Sul tema Bindel ha le idee chiare: «Sono stata un’attivista femminista contro la violenza maschile nei confronti delle donne dal 1979. Negli ultimi due decenni ho concentrato gran parte delle mie energie nella lotta per l’abolizione del commercio sessuale globale, a fianco di altre donne, molte delle quali sopravvissute allo sfruttamento», racconta la giornalista inglese che ha lavorato per The Guardian, NewStatesman, Bbc e Sky News. «Uno dei miti più perniciosi sul problema propagato dalla lobby del ‘settore’ è che questo non possa essere abolito». Perché esiste una vera e propria lobby dietro all’importante giro di soldi che «il mestiere più vecchio del mondo», come lo definiscono in tanti, frutta. «Molte persone, soprattutto uomini, ma anche alcune donne hanno un interesse particolare a proteggerlo». Con lo stesso identico mantra su cui insistono anche molti politici (anche progressisti e di sinistra): «Se avessi avuto un dollaro ogni volta che ho sentito dire che la prostituzione è sempre stata con noi e sempre lo sarà, le organizzazioni femministe non si troverebbero mai più a corto di fondi». Del resto «negli ultimi anni il commercio sessuale è stato rinominato per dare l’impressione che non sia nocivo». Espressioni come «vendere amore» o «sesso transazionale» cominciano infatti ad essere usate sempre più spesso. «Una terminologia che maschera la realtà di ciò che questo è: una persona, quasi sempre maschio, che ha rapporti sessuali con un’altra persona, quasi sempre femmina, senza desiderio reciproco», aggiunge Bindel.

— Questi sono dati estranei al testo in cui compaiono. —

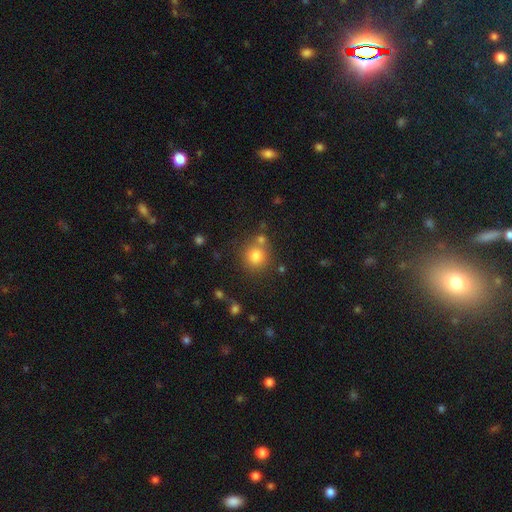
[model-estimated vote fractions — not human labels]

L’EFFETTO NEGATIVO DELLA DECRIMINALIZZAZIONE
Oggi, il dibattito sull’argomento, svolto all’interno del mondo accademico, dei media, delle associazioni per i diritti umani e di genere, ha raggiunto un punto critico: si parla di decriminalizzare l’intero mercato, e rimuovere tutte le leggi relative al tema, da una parte. Oppure di criminalizzare l’acquisto di sesso secondo il Modello nordico (o neo-abolizionista) creato nel 1999 dalla Svezia e poi adottato da Norvegia, Islanda, Irlanda del Nord, Irlanda e Francia, dall’altra. Quest’ultimo – nato dalla presa d’atto dell’insuccesso del modello di “regolamentazione” della prostituzione legale- intende bloccare la domanda dell’acquisto del sesso, considerato una forma di violenza: a venire perseguito è il cliente che adesca sex worker. Viceversa, la vittima di sfruttamento non viene perseguita. Nel libro viene riportato l’effetto negativo che ha invece prodotto l’approccio opposto in Paesi come Australia, Germania, Olanda, Austria, Nord America e Nuova Zelanda: «Non c’è prova di alcuna diminuzione della violenza, della diffusione dell’HIV o del numero di donne uccise nel mercato legale del sesso mentre ci sono prove che i diritti e la libertà promessi sono andati ai proprietari dei bordelli e ai compratori». A sostenere, però, questo tipo di orientamento ci sono anche l’Organizzazione mondiale della sanità, Human Right Watch e Amnesty International. «Ritieniamo che la ricerca, l’acquisto, la vendita e l’adescamento per il sesso a pagamento debbano essere atti al riparo dall’interferenza dello Stato fintantoché non sussistano minacce, coercizione o violenza associate a tali atti. Gli uomini e le donne che comprano sesso da adulti consenzienti esercitano la propria autonomia personale», si legge nel documento di Amnesty. Intervento che Bindel chiaramente non condivide: «Se l’ong rimane fedele ai suoi principi dovrebbe concentrarsi su coloro i cui diritti umani sono violati, nel caso della prostituzione le donne, invece di quelli, come gli acquirenti del sesso e i protettori, che credono che sia loro diritto umano non rispettare quelli degli altri».